ゴールドマン社(の報告書で)は、日立エナジー・インディア社を、インドのエネルギー転換に関する上流製造業向けの有望な投資案件先と見ている様です。

「日立は高圧機器製造の世界的リーダーであり、インドにおいて意義ある水準の国産化を達成している。

実際、日立エナジー・インド社は、日立エナジーの世界的な機器ポートフォリオの80%を製造しており、HVDC(直流送電; High-Voltage Direct Current)システム(金額ベース)の75~80%を国内で製造出来る能力を備えている」との事です。

ゴールドマン社は、日立が2024-32年度に1,050億ドルのグリッド設備投資を行い、総獲得可能市場規模が500億ドルに達する可能性がある、と予想しています。

更に、関連する総獲得可能市場が200億ドルを超える、と推定される様々な非電化事業にも参加する事が出来る、と見られています。

今後5年間で、配電システムの拡張と強化のために370億ドルの設備投資が行われる、と予想されています。

これ迄に140億ドル相当のプロジェクトが認可されており、シュナイダー・エレクトリック・インフラ(Schneider Electric Infra)社は、設備投資総額の50%以上を占めると推定されています。

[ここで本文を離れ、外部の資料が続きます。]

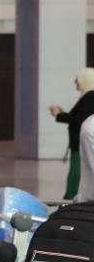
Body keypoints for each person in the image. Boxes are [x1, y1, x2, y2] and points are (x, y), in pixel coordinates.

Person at [50, 68, 94, 201]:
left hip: (81, 148)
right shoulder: (88, 97)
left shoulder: (90, 97)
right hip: (79, 146)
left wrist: (59, 115)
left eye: (78, 79)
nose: (75, 82)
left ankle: (71, 205)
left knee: (76, 176)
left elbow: (78, 120)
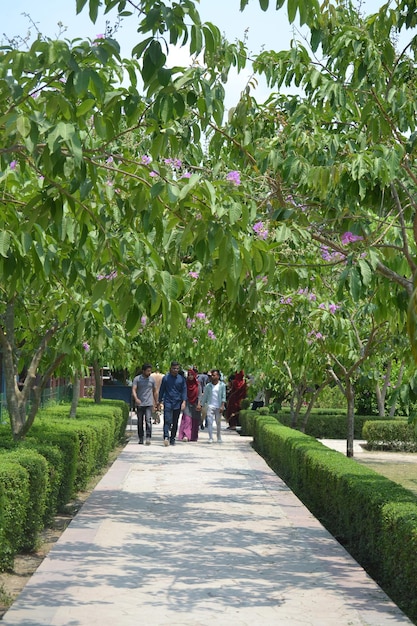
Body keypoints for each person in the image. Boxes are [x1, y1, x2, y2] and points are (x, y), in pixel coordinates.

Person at [158, 361, 187, 446]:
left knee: (175, 421)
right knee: (167, 420)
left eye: (177, 369)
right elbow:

https://www.financialexpress.com/business/industry-india-may-need-500-billion-capex-in-power-transmission-by-fy50-3462673/


私のコメント;インド全国土に渡る広大なインドの送電網構築は、高度な産業力確立、生活利便性レベル拡充のため、不可欠であり、スマートグリッド技術、再生可能エネルギーの統合・メインテナンスなどの観点から、日本・ドイツなどの技術力が必要と思われます。プロジェクト推進のためには、政府政策、規制、資金・資材の最適調達環境を考慮に入れ、国際的に有効な協力関係が必要、と思われます。